Ogoke believes that kind of experience can help bring the community and the police department closer.

“We all come from different walks of life,” he said. “My idea is to merge them, while they’re actually working. Give people on both ends more of a social understanding. I think that’s where the divide is. It’s like two different cultures.” 

Walker: She has lived in Inglewood for seven years and is primarily known for her extensive work as a leader in higher education. Walker believes that she’s ready to serve as Inglewood’s “chief executive bridge-builder” because of her ability to work with decision-makers, employees, and stakeholders to address complicated issues. 

Walker believes that Inglewood needs to change its trajectory right now, since the entertainment district has been built. She is particularly interested in stabilizing the Inglewood Unified District, as schools have been in receivership for 10 years.  

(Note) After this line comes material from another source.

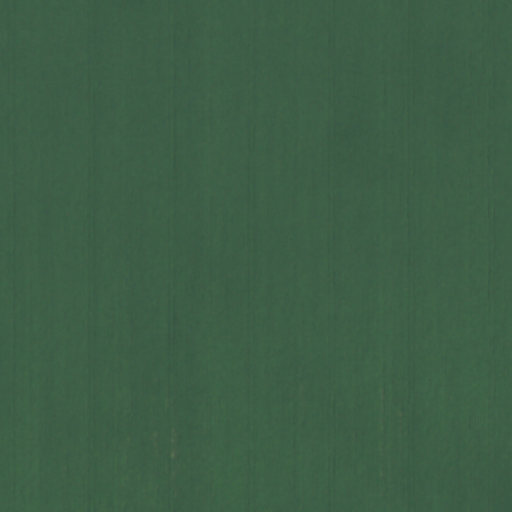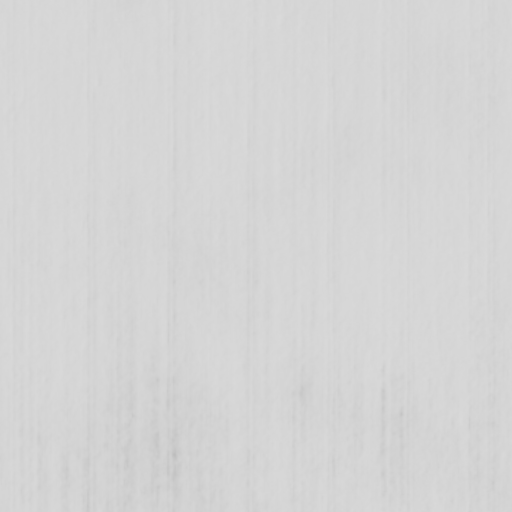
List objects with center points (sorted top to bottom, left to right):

Walker feels that most police don’t have proper training to handle people with mental illnesses and a different strategy is needed. Other community agencies must be involved.

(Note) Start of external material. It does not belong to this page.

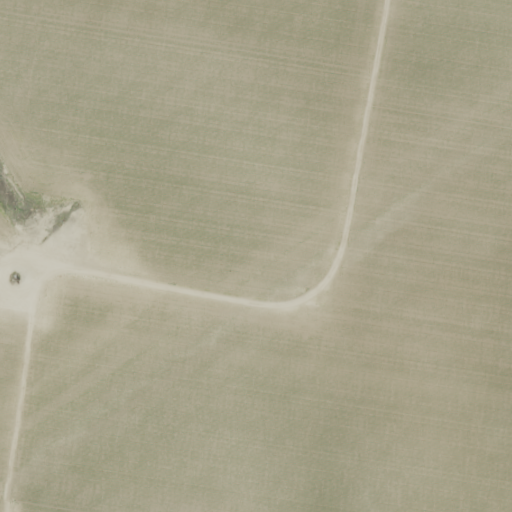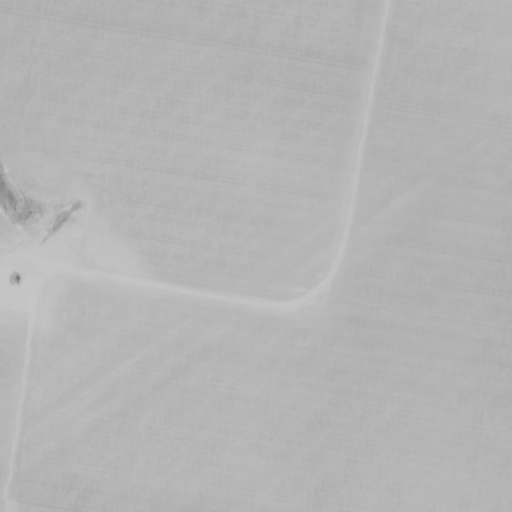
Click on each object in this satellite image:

“Having spoken to our residents, people are obviously concerned about crime and about this uptick that we see in incidents,” she said. “My belief is that it’s going to really take more than our standard law enforcement personnel to help with public safety.”

Q:  There is one hospital in Inglewood — Centinela Hospital Medical Center — is it a concern?

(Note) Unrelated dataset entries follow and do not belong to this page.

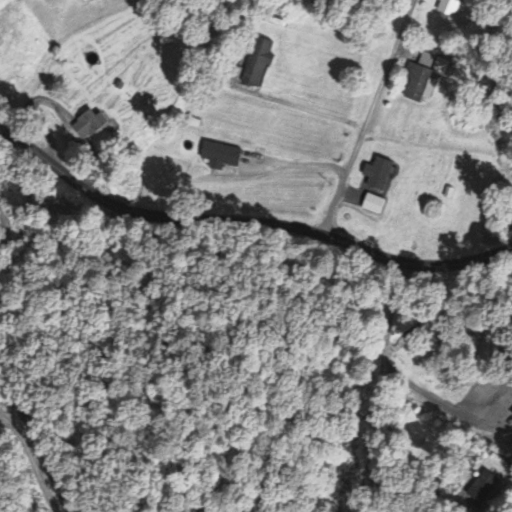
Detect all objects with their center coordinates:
building: (448, 8)
building: (257, 63)
building: (415, 85)
road: (365, 116)
building: (88, 126)
building: (219, 157)
building: (377, 175)
building: (372, 206)
road: (247, 220)
building: (511, 415)
building: (488, 480)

Butts: The nurses at Centinela Hospital Medical Center picketed on April 27, 2020 over conditions including understaffing and the failure to meet California’s safe nurse-to-patient staffing ratio, resulting in inadequate patient care. Butts observes that since he doesn’t actually work there, he has no practical knowledge of the situation, but in his own experience as a patient he has received excellent care.

Carrillo: “Centinela Hospital is dear to my heart because I was born there. I believe the hospital lacks many resources, therefore it isn’t working at its full potential. From my understanding, it is a fully functioning hospital, and as mayor, I plan to advocate for the hospital for more resources.”

Dixon: “In a city the size of Inglewood (roughly 110,000 people), we must have a modern and proficient medical facility to serve the resident’s needs.”

Johnson: “It used to be number one… all the athletes used to go to Centinela,” she said, noting she misses Daniel Freeman hospital, where she used to work as a candy stripe volunteer. “We took out a hospital to make million-dollar homes. We forgot about the people. What kind of a city disrespects schools and hospitals?” 

Ogoke: “On one or two occasions, I do recall waiting in the emergency room for a very long time. Perhaps they’re short staffed. My mother is an on-call nurse at Centinela. I imagine they call her in when they’re short-staffed. It must be tough for them since Daniel Freeman hospital in Inglewood closed down,” he said. “From what I’ve observed, and my experience at Centinela, I think it’s understaffed.

Walker: “My understanding is that they’re fully working. There was a demonstration about nursing staffing,” she said. “The pandemic has hit Black and Brown communities and taken a toll on the healthcare system… if that’s at play at Centinela, that would not surprise me.”

Q: Any statement on those electronic billboards? Have you heard complaints?

Butts: In recent years Butts has supervised the placement of electronic billboards around the city. He believes these billboards have made it easier for people to navigate the growing number of amenities Inglewood has to offer.

Carrillo: “Personally, as a resident, I am not a fan of electronic billboards. It’s an eyesore because it’s too huge. But I believe Inglewood is reaping benefits from the billboards being placed all over the city.”

Dixon: Dixon cites this as part of the on-going beautification of the city. 

“It will be a focal point of my tenure as mayor to keep Inglewood streets clean, safe and beautiful,” she said.

Johnson: “You know what I call them? Television for the homeless,” she said. “They’re distractive, and who really pays attention to them?”  

Ogoke: “Wow, those electronic billboards are like TVs,” he said. “I hope no one crashes, trying to watch those billboards while they’re driving.”

Walker: “This is an unpopular opinion, but they don’t bother me so much,” she said.